:: Dataset entries ::
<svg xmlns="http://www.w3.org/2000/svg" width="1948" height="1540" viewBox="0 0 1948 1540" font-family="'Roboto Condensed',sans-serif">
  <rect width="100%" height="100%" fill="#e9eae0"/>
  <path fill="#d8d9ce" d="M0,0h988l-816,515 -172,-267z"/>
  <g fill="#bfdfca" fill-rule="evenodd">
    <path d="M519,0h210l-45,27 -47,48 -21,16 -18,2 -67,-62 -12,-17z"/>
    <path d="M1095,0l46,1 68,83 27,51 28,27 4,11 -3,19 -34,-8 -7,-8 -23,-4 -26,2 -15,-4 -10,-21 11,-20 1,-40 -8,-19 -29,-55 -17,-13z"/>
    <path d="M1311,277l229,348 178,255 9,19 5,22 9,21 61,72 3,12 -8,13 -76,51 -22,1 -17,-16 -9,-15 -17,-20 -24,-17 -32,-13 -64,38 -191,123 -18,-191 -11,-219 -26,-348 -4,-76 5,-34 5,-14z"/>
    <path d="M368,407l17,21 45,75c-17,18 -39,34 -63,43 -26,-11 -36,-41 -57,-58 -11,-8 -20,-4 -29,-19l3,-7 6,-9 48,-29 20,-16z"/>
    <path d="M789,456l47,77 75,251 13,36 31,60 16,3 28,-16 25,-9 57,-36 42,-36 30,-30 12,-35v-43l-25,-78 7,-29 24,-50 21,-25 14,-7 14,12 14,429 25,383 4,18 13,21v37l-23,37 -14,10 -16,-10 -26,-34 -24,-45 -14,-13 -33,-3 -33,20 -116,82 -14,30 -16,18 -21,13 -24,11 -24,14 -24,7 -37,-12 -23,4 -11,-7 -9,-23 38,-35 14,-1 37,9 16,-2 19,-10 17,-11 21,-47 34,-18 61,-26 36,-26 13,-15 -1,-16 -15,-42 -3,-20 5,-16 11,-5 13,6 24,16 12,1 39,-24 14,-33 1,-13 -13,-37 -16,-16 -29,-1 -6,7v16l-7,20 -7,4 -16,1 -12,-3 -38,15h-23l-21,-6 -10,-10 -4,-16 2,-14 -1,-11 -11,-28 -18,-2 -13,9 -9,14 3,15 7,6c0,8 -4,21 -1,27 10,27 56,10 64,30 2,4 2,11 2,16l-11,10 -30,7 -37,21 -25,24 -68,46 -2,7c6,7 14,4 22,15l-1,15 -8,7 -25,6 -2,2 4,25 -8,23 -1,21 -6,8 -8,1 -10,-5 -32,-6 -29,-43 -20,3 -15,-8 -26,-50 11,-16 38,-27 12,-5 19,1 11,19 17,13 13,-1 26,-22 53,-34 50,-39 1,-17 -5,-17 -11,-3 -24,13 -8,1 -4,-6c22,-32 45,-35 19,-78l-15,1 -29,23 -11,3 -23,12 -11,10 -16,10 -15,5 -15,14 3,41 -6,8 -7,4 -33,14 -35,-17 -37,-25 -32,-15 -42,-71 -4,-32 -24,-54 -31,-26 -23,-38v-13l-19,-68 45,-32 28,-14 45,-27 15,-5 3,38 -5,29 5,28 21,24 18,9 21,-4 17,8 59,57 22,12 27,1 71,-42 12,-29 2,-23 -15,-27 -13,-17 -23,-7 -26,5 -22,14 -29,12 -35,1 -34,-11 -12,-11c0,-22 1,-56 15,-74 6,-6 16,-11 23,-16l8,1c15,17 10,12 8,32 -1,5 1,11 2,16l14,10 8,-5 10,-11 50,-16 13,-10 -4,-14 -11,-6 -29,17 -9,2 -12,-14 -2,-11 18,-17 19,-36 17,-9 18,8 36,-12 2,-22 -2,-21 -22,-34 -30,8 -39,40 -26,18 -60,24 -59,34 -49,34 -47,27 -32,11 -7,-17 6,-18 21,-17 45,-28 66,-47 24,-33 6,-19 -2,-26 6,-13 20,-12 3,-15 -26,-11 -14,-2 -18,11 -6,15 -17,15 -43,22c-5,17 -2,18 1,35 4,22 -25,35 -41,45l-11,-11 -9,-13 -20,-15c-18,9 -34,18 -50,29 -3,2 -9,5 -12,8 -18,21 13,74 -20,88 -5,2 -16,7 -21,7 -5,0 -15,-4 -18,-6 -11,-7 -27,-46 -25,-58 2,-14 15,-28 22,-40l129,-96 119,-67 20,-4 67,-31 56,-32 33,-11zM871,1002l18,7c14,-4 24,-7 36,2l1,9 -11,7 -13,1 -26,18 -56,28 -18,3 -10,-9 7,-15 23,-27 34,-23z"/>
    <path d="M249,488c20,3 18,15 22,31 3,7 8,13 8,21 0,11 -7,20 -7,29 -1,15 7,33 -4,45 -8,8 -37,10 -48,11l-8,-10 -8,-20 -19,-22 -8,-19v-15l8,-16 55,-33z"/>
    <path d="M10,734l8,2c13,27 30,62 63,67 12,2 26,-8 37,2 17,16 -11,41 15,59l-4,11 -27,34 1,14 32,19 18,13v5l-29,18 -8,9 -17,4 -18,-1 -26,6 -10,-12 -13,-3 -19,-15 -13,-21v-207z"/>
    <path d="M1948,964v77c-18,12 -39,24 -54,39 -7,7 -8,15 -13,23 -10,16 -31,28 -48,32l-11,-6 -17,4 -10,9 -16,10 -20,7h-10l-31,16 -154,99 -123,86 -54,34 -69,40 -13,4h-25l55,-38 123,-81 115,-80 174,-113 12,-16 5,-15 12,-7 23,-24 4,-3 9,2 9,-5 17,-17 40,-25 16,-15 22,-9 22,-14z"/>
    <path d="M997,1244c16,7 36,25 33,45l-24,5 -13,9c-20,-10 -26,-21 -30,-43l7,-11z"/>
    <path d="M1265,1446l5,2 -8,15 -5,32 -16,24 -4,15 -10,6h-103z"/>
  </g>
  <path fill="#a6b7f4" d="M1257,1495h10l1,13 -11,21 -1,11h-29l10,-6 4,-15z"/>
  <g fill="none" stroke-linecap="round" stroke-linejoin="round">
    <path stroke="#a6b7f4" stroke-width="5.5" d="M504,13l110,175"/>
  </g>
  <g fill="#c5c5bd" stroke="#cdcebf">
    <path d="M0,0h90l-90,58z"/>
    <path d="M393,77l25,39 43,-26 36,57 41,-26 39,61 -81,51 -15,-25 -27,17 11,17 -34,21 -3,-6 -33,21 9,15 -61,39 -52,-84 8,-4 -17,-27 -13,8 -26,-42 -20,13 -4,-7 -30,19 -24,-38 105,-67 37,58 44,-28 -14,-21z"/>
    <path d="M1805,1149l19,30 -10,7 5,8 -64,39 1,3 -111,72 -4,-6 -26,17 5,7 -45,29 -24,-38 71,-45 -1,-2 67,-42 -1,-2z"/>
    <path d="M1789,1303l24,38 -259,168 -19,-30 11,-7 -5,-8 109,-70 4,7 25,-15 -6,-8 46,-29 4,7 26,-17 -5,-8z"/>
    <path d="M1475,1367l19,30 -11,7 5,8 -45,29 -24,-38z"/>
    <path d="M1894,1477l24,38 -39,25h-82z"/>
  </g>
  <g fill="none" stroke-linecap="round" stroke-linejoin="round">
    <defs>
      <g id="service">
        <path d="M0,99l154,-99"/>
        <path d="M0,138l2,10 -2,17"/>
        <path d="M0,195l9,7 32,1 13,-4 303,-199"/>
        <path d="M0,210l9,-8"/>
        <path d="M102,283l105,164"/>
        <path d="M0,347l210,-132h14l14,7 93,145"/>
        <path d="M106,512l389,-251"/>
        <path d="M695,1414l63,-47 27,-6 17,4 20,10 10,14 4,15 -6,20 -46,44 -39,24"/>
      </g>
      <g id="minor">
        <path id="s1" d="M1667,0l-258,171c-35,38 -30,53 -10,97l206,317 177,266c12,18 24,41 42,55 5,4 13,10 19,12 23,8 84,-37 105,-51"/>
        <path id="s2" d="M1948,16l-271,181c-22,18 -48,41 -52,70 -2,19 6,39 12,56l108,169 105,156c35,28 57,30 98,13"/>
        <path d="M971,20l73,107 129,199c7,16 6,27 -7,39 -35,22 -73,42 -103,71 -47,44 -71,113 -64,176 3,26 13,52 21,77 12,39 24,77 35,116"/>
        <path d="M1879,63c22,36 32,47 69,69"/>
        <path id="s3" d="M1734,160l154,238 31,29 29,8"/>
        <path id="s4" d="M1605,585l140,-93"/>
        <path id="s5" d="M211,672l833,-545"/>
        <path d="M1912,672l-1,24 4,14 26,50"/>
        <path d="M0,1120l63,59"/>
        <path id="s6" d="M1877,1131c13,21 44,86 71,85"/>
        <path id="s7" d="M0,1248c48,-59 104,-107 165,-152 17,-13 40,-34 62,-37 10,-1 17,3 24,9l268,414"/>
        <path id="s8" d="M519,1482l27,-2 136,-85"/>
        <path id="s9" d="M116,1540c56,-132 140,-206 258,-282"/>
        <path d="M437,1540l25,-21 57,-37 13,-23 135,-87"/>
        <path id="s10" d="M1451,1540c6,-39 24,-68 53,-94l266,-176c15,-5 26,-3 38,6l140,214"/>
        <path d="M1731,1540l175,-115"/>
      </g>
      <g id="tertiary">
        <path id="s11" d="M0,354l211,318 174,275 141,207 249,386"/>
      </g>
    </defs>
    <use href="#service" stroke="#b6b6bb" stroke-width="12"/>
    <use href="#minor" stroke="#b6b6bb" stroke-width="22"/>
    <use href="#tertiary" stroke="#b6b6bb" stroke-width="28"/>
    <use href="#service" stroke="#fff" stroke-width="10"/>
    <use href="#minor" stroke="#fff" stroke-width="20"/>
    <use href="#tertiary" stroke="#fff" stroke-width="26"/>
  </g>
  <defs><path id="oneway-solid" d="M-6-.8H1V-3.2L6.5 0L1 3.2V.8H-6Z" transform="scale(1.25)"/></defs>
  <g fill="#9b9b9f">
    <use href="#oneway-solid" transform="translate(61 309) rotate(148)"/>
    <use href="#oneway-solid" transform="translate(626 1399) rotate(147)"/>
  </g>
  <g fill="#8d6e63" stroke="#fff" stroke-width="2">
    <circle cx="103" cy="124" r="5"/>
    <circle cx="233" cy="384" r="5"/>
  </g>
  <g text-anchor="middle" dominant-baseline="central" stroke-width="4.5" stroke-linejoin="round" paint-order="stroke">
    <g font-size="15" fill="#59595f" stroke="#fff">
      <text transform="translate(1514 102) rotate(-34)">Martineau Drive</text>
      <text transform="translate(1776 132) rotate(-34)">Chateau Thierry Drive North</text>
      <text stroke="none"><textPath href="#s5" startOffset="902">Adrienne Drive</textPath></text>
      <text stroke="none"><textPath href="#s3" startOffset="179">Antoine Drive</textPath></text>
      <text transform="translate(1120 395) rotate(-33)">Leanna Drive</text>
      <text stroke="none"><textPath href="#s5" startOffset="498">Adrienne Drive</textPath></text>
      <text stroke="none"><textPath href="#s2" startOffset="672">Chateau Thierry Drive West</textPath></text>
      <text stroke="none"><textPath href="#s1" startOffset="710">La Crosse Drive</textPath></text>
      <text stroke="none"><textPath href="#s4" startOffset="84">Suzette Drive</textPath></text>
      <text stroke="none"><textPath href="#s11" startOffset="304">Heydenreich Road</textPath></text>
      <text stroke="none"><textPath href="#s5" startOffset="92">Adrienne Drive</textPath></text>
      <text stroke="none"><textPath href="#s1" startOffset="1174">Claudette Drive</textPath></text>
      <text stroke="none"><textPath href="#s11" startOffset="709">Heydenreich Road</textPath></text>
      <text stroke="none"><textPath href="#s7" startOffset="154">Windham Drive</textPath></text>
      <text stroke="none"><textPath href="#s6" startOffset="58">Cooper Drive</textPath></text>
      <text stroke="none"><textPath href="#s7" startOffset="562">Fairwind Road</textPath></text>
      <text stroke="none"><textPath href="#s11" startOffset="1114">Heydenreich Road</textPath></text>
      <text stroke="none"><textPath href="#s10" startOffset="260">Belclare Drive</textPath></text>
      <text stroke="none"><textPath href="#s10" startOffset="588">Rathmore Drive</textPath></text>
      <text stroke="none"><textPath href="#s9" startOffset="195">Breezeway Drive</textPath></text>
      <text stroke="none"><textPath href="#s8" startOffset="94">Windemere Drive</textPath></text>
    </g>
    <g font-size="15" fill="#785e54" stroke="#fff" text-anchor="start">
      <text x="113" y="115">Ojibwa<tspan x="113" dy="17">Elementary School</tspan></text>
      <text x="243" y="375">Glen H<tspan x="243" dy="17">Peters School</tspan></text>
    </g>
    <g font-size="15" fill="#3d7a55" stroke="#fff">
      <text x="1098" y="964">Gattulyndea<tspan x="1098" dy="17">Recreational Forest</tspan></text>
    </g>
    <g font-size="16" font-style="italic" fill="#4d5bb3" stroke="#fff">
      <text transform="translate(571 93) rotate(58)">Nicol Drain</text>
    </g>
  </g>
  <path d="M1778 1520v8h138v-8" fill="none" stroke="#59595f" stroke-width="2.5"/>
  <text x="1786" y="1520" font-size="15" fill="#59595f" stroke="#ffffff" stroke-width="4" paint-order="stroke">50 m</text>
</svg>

:: Work order ::
Which lines in the listing hold the word "minor"? Copy them out.

:: Answer to this problem ::
      <g id="minor">
    <use href="#minor" stroke="#b6b6bb" stroke-width="22"/>
    <use href="#minor" stroke="#fff" stroke-width="20"/>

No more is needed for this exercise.